### [The tasks]
(A) According to the page extract, what rank does Israel hold in geographic size?
(B) Reproduce the page extract from "As noted above, Israel—ranked" to "of New Jersey.", switching "South Carolina" to "Maine".

Once again, The Post has described an Arab country far larger than Israel as “small” (“Syrians in Lebanon and Jordan join exodus,” Sept. 22, 2015). The Post stated “nearly 2 million of Syria’s refugees reside in the small Arab countries” of Lebanon [the 170th largest country according to the CIA World Factbook] and Jordan [the 112th largest country], which “only” have populations of “about 4.2 million and 6.1 million people, respectively.”

As noted above, Israel—ranked 154th in geographic size—is seldom referred to as “small” by major news media outlets. (There are 193 United Nations-member states; the CIA World Fact Book also includes several dozen dependencies and other territories including the West Bank and Gaza Strip.) Jordan’s 34,450 square miles, as noted below, makes it about as large as South Carolina, while Israel’s approximately 8,000 square miles puts it at roughly the size of New Jersey.

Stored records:
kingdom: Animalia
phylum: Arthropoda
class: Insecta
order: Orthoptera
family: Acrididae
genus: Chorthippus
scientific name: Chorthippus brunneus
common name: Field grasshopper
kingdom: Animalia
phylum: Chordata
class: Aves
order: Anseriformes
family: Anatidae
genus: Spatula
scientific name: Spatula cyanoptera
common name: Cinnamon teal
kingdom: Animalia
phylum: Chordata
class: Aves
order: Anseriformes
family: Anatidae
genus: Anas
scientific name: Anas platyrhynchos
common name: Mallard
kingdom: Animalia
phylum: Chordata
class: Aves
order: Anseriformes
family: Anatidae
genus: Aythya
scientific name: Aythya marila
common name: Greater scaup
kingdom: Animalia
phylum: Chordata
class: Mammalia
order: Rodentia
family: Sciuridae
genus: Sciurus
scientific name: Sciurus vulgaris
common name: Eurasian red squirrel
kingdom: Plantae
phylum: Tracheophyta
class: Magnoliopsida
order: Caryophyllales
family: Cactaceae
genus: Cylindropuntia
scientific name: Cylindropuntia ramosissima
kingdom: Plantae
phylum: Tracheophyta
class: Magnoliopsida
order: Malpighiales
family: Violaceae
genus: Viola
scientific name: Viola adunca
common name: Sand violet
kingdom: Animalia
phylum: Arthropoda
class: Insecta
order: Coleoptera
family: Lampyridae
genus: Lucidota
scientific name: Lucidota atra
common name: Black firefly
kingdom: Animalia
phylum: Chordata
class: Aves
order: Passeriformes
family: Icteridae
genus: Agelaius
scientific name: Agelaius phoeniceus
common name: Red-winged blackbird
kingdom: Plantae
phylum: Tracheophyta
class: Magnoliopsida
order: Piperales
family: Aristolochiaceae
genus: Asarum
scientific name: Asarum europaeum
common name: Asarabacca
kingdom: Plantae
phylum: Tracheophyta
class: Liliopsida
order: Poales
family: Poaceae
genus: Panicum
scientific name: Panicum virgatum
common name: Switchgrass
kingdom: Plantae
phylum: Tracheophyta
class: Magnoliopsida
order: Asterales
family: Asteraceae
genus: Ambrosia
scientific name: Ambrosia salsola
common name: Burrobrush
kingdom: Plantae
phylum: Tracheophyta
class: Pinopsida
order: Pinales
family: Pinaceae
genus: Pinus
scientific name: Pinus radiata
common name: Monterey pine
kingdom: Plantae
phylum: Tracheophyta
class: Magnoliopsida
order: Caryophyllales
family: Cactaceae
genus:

### [Answers below]
(A) 154th

(B)
As noted above, Israel—ranked 154th in geographic size—is seldom referred to as “small” by major news media outlets. (There are 193 United Nations-member states; the CIA World Fact Book also includes several dozen dependencies and other territories including the West Bank and Gaza Strip.) Jordan’s 34,450 square miles, as noted below, makes it about as large as Maine, while Israel’s approximately 8,000 square miles puts it at roughly the size of New Jersey.